_Problem details_
Go through the following data and transcribe exactly the stretch of lines from the one holding "left elbow: (276, 676)" to the one holding "right ear: (319, 595)", both included.

——

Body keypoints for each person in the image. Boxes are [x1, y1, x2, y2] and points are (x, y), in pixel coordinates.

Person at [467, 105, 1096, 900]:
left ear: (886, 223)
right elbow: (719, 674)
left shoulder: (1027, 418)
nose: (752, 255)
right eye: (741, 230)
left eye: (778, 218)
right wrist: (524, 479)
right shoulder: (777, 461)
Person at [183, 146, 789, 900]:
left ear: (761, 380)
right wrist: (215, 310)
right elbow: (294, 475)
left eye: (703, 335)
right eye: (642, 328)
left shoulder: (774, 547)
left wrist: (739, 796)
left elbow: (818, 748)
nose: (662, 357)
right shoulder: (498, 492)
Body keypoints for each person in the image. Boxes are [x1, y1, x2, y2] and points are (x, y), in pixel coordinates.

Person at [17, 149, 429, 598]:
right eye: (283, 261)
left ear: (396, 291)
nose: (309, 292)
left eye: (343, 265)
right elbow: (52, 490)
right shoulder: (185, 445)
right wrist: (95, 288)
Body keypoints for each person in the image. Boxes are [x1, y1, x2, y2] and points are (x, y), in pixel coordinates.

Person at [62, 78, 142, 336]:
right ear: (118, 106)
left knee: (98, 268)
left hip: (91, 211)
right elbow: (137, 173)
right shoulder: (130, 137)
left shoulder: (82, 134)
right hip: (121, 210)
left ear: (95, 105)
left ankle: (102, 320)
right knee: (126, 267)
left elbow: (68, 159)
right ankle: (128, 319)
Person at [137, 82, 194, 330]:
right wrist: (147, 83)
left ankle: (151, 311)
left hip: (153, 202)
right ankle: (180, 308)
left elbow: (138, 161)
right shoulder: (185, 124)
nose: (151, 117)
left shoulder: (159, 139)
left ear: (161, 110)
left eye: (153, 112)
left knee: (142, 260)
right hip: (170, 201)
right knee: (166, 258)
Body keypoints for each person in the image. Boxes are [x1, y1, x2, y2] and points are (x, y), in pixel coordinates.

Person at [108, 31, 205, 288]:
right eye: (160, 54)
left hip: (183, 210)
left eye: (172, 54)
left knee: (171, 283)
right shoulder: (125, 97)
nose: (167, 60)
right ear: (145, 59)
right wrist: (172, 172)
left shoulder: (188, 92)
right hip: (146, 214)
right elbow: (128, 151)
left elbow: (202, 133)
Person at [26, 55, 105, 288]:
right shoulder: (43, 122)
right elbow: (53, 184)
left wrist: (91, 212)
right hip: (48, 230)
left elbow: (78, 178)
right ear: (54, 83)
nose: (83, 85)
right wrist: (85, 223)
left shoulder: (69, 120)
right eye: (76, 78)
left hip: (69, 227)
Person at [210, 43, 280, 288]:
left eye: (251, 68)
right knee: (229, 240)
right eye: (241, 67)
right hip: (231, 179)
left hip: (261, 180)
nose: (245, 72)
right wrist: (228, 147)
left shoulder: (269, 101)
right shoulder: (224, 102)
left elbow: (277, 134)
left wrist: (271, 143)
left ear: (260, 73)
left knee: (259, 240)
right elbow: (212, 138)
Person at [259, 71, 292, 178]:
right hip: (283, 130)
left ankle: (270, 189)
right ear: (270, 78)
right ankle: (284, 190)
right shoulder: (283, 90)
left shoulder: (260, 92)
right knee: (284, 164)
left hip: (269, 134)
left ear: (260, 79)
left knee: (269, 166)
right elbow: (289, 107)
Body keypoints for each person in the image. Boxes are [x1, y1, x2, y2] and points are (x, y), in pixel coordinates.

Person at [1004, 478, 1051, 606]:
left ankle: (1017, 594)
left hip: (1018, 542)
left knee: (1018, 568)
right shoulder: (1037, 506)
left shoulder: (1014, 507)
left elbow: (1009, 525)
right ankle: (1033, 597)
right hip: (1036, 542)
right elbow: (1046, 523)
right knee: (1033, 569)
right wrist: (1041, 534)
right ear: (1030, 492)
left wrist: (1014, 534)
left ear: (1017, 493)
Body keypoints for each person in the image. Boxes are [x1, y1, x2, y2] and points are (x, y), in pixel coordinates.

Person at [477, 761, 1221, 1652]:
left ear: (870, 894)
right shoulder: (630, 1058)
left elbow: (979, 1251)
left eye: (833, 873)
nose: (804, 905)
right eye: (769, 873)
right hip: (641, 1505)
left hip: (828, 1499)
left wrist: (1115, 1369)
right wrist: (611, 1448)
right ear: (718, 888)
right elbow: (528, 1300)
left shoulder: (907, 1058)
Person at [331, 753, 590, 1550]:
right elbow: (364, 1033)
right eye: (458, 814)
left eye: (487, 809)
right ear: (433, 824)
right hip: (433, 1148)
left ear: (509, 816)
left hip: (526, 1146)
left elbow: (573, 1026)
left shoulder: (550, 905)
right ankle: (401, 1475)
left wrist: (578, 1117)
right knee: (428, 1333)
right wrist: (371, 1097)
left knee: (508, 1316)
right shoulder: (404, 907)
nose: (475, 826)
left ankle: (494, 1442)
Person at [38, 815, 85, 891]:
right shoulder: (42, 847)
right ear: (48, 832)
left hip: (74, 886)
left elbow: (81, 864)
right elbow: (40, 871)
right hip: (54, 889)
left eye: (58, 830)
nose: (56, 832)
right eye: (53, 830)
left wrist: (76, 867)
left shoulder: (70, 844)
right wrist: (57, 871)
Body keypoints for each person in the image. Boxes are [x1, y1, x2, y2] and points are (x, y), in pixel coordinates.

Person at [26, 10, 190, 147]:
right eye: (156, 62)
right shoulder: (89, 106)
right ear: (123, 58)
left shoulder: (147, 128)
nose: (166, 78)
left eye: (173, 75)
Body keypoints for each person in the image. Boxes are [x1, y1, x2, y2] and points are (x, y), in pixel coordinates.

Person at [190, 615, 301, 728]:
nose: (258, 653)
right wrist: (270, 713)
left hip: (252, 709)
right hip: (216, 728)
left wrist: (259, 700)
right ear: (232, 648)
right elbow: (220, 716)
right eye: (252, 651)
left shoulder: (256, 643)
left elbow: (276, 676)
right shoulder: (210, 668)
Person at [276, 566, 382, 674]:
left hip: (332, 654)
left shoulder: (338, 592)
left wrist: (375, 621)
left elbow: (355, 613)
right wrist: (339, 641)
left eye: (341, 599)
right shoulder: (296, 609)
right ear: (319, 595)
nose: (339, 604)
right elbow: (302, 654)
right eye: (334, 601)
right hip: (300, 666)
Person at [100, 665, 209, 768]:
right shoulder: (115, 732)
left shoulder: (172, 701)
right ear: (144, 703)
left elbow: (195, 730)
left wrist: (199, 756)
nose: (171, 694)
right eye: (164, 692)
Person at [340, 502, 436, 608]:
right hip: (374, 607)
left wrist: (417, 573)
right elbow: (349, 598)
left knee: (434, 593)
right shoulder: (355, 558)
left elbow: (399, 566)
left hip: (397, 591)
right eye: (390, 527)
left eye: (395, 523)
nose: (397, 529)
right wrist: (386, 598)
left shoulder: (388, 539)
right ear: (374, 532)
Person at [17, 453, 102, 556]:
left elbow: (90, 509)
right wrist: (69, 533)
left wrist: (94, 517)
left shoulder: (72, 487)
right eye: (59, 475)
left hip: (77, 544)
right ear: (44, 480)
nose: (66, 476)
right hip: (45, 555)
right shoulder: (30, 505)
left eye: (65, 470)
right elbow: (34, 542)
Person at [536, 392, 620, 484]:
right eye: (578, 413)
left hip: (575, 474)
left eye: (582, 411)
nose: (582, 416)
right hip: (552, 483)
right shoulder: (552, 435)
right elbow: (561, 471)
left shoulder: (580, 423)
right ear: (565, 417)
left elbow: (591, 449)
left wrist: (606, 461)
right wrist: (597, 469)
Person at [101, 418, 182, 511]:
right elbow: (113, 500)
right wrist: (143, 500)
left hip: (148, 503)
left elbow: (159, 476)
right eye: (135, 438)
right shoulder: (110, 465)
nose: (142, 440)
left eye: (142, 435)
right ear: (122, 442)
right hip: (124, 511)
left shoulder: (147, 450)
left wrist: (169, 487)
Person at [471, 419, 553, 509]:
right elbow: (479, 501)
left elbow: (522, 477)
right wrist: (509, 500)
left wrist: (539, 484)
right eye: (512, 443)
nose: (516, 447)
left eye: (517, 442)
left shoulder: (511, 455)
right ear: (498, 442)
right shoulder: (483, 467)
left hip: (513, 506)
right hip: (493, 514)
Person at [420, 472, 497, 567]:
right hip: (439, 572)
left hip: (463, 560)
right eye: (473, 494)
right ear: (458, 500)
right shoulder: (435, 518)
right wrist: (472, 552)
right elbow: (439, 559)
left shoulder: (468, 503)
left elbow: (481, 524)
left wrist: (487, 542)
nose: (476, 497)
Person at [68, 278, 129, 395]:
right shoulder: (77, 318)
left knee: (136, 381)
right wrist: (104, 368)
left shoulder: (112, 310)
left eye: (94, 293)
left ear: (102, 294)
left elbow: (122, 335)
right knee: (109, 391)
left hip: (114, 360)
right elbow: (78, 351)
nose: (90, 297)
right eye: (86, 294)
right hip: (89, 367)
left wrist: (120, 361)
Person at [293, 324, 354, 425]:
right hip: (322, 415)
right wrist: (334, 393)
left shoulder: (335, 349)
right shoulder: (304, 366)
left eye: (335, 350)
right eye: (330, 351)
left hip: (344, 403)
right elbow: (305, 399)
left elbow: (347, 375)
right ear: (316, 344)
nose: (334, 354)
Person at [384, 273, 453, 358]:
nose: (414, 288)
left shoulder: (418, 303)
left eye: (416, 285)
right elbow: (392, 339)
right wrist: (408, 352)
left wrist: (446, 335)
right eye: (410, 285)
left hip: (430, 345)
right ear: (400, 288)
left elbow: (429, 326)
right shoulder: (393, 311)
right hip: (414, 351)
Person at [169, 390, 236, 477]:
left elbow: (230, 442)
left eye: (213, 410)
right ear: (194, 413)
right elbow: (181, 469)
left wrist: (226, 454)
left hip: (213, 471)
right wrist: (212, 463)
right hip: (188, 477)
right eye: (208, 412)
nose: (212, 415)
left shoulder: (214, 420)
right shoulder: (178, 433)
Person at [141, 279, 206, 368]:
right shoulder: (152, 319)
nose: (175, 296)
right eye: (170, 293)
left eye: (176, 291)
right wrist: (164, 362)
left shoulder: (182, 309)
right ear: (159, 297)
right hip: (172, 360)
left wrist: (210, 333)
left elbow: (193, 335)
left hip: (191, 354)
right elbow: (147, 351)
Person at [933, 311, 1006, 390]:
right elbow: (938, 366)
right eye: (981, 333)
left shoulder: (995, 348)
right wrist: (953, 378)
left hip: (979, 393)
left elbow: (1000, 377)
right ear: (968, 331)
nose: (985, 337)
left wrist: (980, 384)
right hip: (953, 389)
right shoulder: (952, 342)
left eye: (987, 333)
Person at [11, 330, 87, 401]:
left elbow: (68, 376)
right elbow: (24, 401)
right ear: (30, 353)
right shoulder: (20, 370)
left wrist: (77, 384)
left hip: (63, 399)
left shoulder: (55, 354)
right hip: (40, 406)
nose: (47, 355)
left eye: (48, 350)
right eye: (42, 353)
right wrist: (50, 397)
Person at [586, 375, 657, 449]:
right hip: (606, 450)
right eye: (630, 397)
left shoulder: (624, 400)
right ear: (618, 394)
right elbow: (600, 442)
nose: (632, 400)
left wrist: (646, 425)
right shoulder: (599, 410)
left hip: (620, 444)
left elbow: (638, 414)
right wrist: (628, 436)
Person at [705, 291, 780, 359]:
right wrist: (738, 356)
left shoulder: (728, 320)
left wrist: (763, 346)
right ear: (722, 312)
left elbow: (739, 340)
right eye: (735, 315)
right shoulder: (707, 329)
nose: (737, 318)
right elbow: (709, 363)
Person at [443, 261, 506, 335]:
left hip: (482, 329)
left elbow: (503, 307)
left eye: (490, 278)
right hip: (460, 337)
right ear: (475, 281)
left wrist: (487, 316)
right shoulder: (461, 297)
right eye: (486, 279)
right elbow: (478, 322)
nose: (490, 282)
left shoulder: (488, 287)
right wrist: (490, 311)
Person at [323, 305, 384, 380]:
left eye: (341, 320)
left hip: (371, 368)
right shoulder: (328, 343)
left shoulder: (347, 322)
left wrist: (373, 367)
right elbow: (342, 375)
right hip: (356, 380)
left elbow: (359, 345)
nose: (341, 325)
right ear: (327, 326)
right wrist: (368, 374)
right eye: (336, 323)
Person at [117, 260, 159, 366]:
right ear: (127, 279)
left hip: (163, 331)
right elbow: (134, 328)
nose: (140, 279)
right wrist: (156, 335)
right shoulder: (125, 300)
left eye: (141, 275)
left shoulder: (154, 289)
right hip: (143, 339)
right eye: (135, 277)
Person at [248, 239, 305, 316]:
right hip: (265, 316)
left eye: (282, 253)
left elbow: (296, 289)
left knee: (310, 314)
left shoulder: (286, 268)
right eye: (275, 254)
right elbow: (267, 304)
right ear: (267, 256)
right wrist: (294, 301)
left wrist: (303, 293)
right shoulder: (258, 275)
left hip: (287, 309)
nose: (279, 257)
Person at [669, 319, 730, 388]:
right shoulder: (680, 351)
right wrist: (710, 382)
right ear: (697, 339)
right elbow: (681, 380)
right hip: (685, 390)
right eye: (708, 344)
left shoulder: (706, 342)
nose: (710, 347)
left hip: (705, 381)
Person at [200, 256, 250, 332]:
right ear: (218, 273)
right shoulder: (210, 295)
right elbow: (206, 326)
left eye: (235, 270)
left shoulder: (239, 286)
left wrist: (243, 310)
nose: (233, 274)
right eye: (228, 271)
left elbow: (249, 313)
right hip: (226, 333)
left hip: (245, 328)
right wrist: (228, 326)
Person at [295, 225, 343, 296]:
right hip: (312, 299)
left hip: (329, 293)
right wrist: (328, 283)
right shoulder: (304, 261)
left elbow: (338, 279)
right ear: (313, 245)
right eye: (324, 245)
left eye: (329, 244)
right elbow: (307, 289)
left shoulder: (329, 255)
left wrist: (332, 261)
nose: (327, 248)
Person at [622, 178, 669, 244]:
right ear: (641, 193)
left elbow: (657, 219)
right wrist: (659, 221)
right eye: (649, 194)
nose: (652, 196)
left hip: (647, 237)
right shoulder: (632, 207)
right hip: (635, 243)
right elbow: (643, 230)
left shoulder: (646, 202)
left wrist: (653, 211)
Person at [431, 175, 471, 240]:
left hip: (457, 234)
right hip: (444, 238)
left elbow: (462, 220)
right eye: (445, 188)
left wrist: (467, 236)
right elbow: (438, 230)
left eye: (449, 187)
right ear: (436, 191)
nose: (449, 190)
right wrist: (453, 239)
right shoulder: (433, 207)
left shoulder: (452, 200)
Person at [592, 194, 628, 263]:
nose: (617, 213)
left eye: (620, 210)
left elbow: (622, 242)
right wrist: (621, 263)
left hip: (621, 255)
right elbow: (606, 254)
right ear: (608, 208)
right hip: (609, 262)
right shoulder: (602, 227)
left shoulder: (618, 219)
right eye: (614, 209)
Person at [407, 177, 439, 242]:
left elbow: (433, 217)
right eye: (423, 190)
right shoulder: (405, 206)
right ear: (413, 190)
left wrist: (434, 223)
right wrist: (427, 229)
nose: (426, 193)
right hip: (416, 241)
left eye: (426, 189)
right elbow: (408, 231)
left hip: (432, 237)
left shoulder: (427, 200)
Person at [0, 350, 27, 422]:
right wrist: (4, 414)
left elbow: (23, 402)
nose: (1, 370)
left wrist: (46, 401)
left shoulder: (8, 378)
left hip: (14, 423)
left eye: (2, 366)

——

_Answer to the problem_
left elbow: (276, 676)
right shoulder: (210, 668)
Person at [276, 566, 382, 674]:
left hip: (332, 654)
left shoulder: (338, 592)
left wrist: (375, 621)
left elbow: (355, 613)
right wrist: (339, 641)
left eye: (341, 599)
right shoulder: (296, 609)
right ear: (319, 595)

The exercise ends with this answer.